▶ [Written request a] Rewrite the passage of the article on access to a lawyer starting at "(b) upon the" and ending at "before that court.", changing "court" to "tribunal".

──────── Text passage ────────

Τhe right of access to a lawyer since the beginning of the criminal proceedings as an aspect of the right to a fair trial

Article by Giorgos Kazoleas, Lawyer LL.M.

The right to communicate with a lawyer since the very beginning of the criminal proceedings is an important aspect of the right of access to a lawyer. Article 6 (3) (c) of the ECHR and Article 48 (2) of the EU Charter of Fundamental Rights expressly guarantees the right to legal aid in criminal matters. The right to legal aid applies throughout the criminal proceedings, i.e. from the police interrogation -and more precisely, before the commencement of the interrogation - to the termination of the second instance appeal. Suspects or defendants must have access to a lawyer without undue delay.

The term "lawyer" refers to any person who, in accordance with national law, is qualified and entitled, inter alia, through accreditation to an authorized body, to provide legal advice and legal assistance to suspects or accused persons.

The relevant Directive 2013/48 / EU [1], delimits the time frames during which the arrested suspect or accused may get in touch with a lawyer. In particular,  the arrested suspects or accused have access to a lawyer from whichever of the following points in time is the earliest:

(a) before being questioned by the police or other law enforcement or judicial authority;

(b) upon the carrying out by investigating or other competent authorities of an investigative or other evidence-gathering act in accordance with point (c) below

(c) without undue delay after deprivation of freedom;

(d) when they have been summoned before a court with jurisdiction in criminal matters, in due time before appearing before that court.

The right of a lawyer to provide legal advice to a suspect or accused person in criminal proceedings at a relatively early stage of that proceedings,  is fundamental to ensure the fairness of the proceedings. [2]

In particular, the suspect or accused person in a criminal proceeding have the right of access to a lawyer as soon as they become aware, through official notification or otherwise, by the competent authorities, that they are considered as suspects or accused of a criminal act, regardless of whether they are deprived of their freedom.[3]

In essence,since the initiation by any act whatsoever of the criminal proceedings by the state officials, the suspects or accused have the right to contact their lawyers.

Upon informing the suspects or accused, the competent authorities should pay attention to cases in which they are unable to understand the content or meaning of the information, e.g. due to young age and/or their mental or physical condition

It is important that the suspects or accused can understand what is happening and further, that they can be understood. A suspect or accused who does not speak or understand the language used in the proceedings will need an interpreter and a translation of the key documents.

For example, it is not sufficient to inform in the Greek language a foreign detainee who does not understand Greek regarding his/her right to contact a lawyer.

──────── Records for this task ────────

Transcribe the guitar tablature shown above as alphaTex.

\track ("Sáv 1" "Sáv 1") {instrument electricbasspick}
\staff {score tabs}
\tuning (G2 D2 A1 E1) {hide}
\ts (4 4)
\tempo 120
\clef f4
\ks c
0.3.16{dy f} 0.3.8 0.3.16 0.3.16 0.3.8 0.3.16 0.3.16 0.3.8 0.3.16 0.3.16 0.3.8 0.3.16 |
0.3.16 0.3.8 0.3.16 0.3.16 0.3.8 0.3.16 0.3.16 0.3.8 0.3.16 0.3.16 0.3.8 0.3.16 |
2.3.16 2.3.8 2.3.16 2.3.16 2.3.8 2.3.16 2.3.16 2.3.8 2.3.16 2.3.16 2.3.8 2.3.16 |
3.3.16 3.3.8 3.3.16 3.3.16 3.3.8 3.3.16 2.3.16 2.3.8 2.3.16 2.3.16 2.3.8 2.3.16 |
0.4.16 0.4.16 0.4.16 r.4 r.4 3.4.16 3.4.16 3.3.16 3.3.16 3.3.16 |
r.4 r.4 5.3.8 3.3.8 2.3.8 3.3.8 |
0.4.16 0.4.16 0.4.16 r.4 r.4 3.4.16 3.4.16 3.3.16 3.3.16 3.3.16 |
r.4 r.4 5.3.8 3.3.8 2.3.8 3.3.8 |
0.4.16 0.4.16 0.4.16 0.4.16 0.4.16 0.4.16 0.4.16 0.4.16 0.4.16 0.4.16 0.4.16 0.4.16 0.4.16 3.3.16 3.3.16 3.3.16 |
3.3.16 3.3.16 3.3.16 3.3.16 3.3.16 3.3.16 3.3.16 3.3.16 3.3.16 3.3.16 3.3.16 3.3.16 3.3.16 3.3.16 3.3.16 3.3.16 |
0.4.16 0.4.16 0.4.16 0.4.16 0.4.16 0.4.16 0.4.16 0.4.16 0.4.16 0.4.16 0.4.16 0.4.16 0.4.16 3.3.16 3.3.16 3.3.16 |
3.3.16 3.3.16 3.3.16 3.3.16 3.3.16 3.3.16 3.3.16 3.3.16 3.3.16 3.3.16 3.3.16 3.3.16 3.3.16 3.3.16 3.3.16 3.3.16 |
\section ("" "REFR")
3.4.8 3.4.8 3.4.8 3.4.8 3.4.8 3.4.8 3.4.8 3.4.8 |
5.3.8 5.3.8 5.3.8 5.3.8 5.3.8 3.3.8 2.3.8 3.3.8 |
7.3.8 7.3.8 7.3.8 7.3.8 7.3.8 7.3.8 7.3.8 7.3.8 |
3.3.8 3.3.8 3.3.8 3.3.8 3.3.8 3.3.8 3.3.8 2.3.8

────────

▶ [Written request b] Collect every line of the rows that contains the string "instrument", matching case exactly.

▶ [Exercise response a]
(b) upon the carrying out by investigating or other competent authorities of an investigative or other evidence-gathering act in accordance with point (c) below

(c) without undue delay after deprivation of freedom;

(d) when they have been summoned before a tribunal with jurisdiction in criminal matters, in due time before appearing before that tribunal.

▶ [Exercise response b]
\track ("Sáv 1" "Sáv 1") {instrument electricbasspick}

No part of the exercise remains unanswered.